**The problem**
Rewrite the lines below, substituting "column_header" for every "table_header" and leaving the rest unchanged.

--- START OF Supplied entries ---

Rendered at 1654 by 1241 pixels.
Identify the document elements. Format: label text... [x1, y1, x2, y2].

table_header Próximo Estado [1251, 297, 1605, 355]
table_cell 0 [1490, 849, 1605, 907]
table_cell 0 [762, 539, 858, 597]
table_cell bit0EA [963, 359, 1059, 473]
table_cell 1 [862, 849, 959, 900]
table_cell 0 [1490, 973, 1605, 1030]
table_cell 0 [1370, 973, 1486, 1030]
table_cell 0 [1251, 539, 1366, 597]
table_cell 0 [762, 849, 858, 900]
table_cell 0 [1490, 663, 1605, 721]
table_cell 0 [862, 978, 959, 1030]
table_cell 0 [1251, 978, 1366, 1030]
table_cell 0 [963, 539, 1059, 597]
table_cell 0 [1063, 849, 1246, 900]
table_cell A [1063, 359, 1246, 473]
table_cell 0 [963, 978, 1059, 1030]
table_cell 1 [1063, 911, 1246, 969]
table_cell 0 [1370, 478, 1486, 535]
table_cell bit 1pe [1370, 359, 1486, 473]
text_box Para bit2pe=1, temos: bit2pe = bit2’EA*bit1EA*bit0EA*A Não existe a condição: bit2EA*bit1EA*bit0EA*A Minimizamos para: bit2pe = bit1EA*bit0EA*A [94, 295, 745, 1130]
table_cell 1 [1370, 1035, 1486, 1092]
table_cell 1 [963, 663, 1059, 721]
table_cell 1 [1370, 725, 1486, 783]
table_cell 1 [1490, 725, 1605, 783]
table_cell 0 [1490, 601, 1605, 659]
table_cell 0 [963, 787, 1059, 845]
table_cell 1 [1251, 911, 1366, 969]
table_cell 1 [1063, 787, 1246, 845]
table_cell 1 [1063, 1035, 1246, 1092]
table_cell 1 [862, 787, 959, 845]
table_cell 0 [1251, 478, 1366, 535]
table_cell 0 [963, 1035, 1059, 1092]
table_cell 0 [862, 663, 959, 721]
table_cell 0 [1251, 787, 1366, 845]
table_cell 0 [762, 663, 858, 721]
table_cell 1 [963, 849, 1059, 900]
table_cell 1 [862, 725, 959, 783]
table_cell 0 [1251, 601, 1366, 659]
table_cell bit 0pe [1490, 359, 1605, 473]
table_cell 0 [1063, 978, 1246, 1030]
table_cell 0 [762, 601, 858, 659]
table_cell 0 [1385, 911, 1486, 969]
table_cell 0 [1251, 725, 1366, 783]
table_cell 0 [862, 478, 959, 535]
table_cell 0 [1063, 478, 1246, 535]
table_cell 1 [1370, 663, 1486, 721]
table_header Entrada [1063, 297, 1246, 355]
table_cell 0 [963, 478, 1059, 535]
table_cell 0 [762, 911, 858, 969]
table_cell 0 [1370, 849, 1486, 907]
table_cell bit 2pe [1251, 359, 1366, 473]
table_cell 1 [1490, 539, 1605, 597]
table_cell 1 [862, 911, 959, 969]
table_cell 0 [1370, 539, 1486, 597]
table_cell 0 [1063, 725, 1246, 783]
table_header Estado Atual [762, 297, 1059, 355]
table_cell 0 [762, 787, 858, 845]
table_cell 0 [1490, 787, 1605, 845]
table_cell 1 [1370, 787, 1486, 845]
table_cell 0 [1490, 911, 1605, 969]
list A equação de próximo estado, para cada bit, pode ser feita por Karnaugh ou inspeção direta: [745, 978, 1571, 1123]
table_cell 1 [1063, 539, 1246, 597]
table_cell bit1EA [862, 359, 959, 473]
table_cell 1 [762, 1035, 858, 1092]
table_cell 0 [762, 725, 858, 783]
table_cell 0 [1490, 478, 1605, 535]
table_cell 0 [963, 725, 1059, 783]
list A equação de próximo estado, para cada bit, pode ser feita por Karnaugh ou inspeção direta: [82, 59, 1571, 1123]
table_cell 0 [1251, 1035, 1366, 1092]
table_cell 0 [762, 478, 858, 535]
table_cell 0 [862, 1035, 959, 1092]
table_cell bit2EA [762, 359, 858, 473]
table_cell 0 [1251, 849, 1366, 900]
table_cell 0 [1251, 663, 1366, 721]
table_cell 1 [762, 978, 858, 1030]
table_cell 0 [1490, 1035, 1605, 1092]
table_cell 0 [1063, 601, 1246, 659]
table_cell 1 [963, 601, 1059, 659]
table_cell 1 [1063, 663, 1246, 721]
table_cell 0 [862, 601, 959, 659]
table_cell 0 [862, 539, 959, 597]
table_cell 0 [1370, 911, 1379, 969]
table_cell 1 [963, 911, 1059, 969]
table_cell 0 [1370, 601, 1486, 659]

--- END OF Supplied entries ---

**Exercise answer**
Rendered at 1654 by 1241 pixels.
Identify the document elements. Format: label text... [x1, y1, x2, y2].

column_header Próximo Estado [1251, 297, 1605, 355]
table_cell 0 [1490, 849, 1605, 907]
table_cell 0 [762, 539, 858, 597]
table_cell bit0EA [963, 359, 1059, 473]
table_cell 1 [862, 849, 959, 900]
table_cell 0 [1490, 973, 1605, 1030]
table_cell 0 [1370, 973, 1486, 1030]
table_cell 0 [1251, 539, 1366, 597]
table_cell 0 [762, 849, 858, 900]
table_cell 0 [1490, 663, 1605, 721]
table_cell 0 [862, 978, 959, 1030]
table_cell 0 [1251, 978, 1366, 1030]
table_cell 0 [963, 539, 1059, 597]
table_cell 0 [1063, 849, 1246, 900]
table_cell A [1063, 359, 1246, 473]
table_cell 0 [963, 978, 1059, 1030]
table_cell 1 [1063, 911, 1246, 969]
table_cell 0 [1370, 478, 1486, 535]
table_cell bit 1pe [1370, 359, 1486, 473]
text_box Para bit2pe=1, temos: bit2pe = bit2’EA*bit1EA*bit0EA*A Não existe a condição: bit2EA*bit1EA*bit0EA*A Minimizamos para: bit2pe = bit1EA*bit0EA*A [94, 295, 745, 1130]
table_cell 1 [1370, 1035, 1486, 1092]
table_cell 1 [963, 663, 1059, 721]
table_cell 1 [1370, 725, 1486, 783]
table_cell 1 [1490, 725, 1605, 783]
table_cell 0 [1490, 601, 1605, 659]
table_cell 0 [963, 787, 1059, 845]
table_cell 1 [1251, 911, 1366, 969]
table_cell 1 [1063, 787, 1246, 845]
table_cell 1 [1063, 1035, 1246, 1092]
table_cell 1 [862, 787, 959, 845]
table_cell 0 [1251, 478, 1366, 535]
table_cell 0 [963, 1035, 1059, 1092]
table_cell 0 [862, 663, 959, 721]
table_cell 0 [1251, 787, 1366, 845]
table_cell 0 [762, 663, 858, 721]
table_cell 1 [963, 849, 1059, 900]
table_cell 1 [862, 725, 959, 783]
table_cell 0 [1251, 601, 1366, 659]
table_cell bit 0pe [1490, 359, 1605, 473]
table_cell 0 [1063, 978, 1246, 1030]
table_cell 0 [762, 601, 858, 659]
table_cell 0 [1385, 911, 1486, 969]
table_cell 0 [1251, 725, 1366, 783]
table_cell 0 [862, 478, 959, 535]
table_cell 0 [1063, 478, 1246, 535]
table_cell 1 [1370, 663, 1486, 721]
column_header Entrada [1063, 297, 1246, 355]
table_cell 0 [963, 478, 1059, 535]
table_cell 0 [762, 911, 858, 969]
table_cell 0 [1370, 849, 1486, 907]
table_cell bit 2pe [1251, 359, 1366, 473]
table_cell 1 [1490, 539, 1605, 597]
table_cell 1 [862, 911, 959, 969]
table_cell 0 [1370, 539, 1486, 597]
table_cell 0 [1063, 725, 1246, 783]
column_header Estado Atual [762, 297, 1059, 355]
table_cell 0 [762, 787, 858, 845]
table_cell 0 [1490, 787, 1605, 845]
table_cell 1 [1370, 787, 1486, 845]
table_cell 0 [1490, 911, 1605, 969]
list A equação de próximo estado, para cada bit, pode ser feita por Karnaugh ou inspeção direta: [745, 978, 1571, 1123]
table_cell 1 [1063, 539, 1246, 597]
table_cell bit1EA [862, 359, 959, 473]
table_cell 1 [762, 1035, 858, 1092]
table_cell 0 [762, 725, 858, 783]
table_cell 0 [1490, 478, 1605, 535]
table_cell 0 [963, 725, 1059, 783]
list A equação de próximo estado, para cada bit, pode ser feita por Karnaugh ou inspeção direta: [82, 59, 1571, 1123]
table_cell 0 [1251, 1035, 1366, 1092]
table_cell 0 [762, 478, 858, 535]
table_cell 0 [862, 1035, 959, 1092]
table_cell bit2EA [762, 359, 858, 473]
table_cell 0 [1251, 849, 1366, 900]
table_cell 0 [1251, 663, 1366, 721]
table_cell 1 [762, 978, 858, 1030]
table_cell 0 [1490, 1035, 1605, 1092]
table_cell 0 [1063, 601, 1246, 659]
table_cell 1 [963, 601, 1059, 659]
table_cell 1 [1063, 663, 1246, 721]
table_cell 0 [862, 601, 959, 659]
table_cell 0 [862, 539, 959, 597]
table_cell 0 [1370, 911, 1379, 969]
table_cell 1 [963, 911, 1059, 969]
table_cell 0 [1370, 601, 1486, 659]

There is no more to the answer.